Go Green, Dark Greens

Nettles yesterday, chard and kale today, I need to dash to the freezer and neutralize the situation with a little ice cream.


Kale and chard stand robustly in the backyard having survived a cold winter turned to frigid spring. They may be on the ebb, but are still delicious. Next winter’s crop will be planted in August. For now, we have a bowlful once or twice a week and can’t help feeling smug about this one healthy habit. If we dip into dessert after dinner we’re vindicated by the after glow of greens. 

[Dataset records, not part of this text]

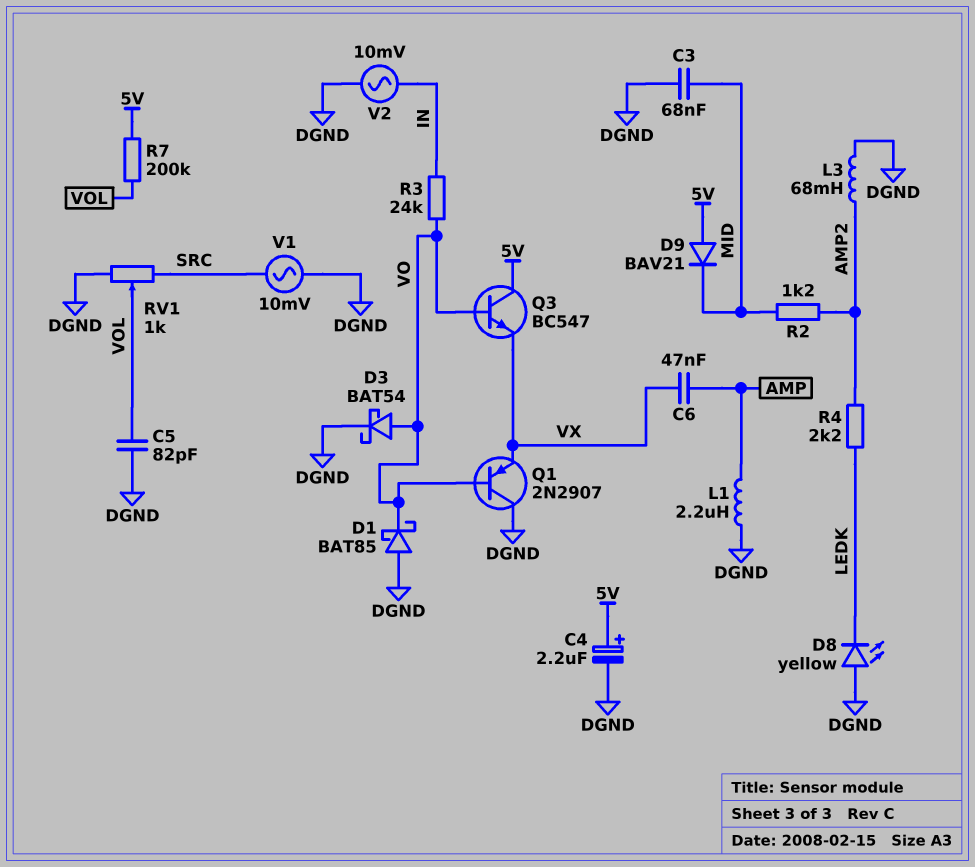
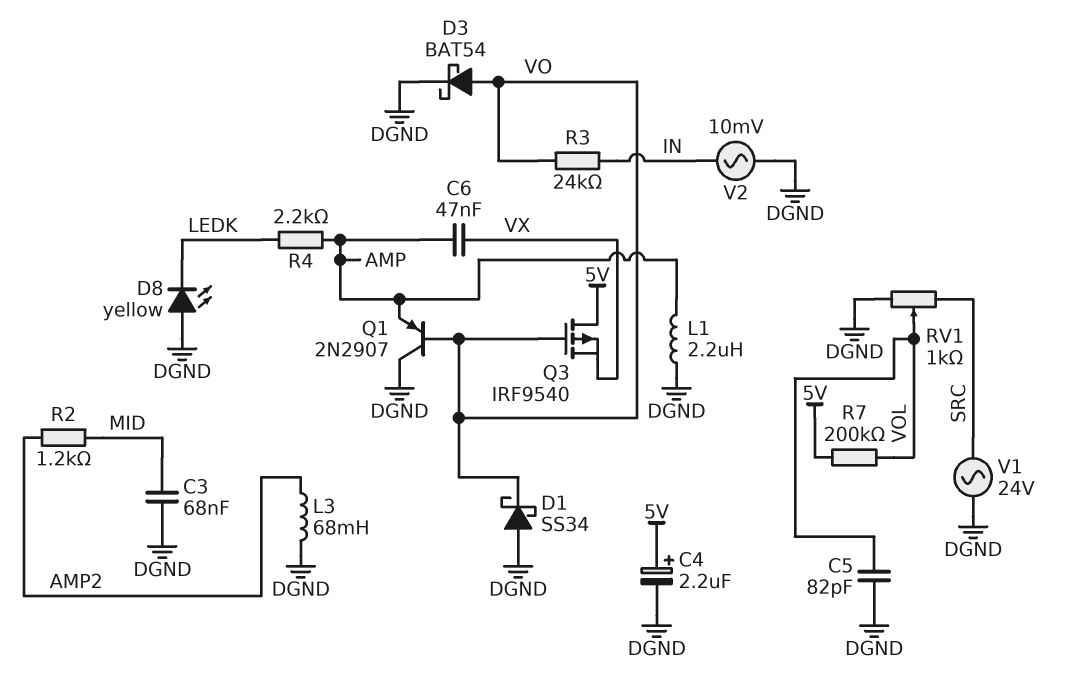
D1: schottky BAT85 (A DGND, K VO) -> schottky SS34 (A DGND, K VO)
D9: diode BAV21 (A 5V, K MID) -> none
Q1: PNP 2N2907 (B VO, C DGND, E VX) -> PNP 2N2907 (B VO, C DGND, E AMP)
Q3: NPN BC547 (B VO, C 5V, E VX) -> PMOS IRF9540 (G VO, D 5V, S VX)
R4: 2.2k (AMP2, LEDK) -> 2.2k (AMP, LEDK)
V1: AC 10mV (DGND, SRC) -> AC 24V (DGND, SRC)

A basic greens routine: IMG_4470.jpg Rinse and coarsely chop six to eight cups of kale or chard, which will become two – three cups after cooking. Steam with the lid on for five or ten minutes, season with salt and pepper and a splash of vinegar. (Kale, which has a thicker leaf, takes longer to cook and diminishes less than chard.)

For an additional flavor nudge, sauté chopped bacon, drain the fat and add a finely chopped shallot. Cook together for a minute before adding raw greens. Taste to know when they’re ready, usually five – ten minutes.


Or, you can do as my grandmother did: add a little more fat to cooked greens (olive oil is fine, though you know the grandmothers would have added bacon drippings), a big splash of vinegar and cook together for another 30 seconds or so. Dig in, go with dark greens and be healthy.

Bags of kale, chard and other braising greens are available at Farmers Markets. Willie Greens, as its name implies, has it all. They have kale recipes on their website that sound wonderful.

Kale has significant anti-oxidant and anti-inflammatory properties, is high in beta carotene and vitamins K, A, and C.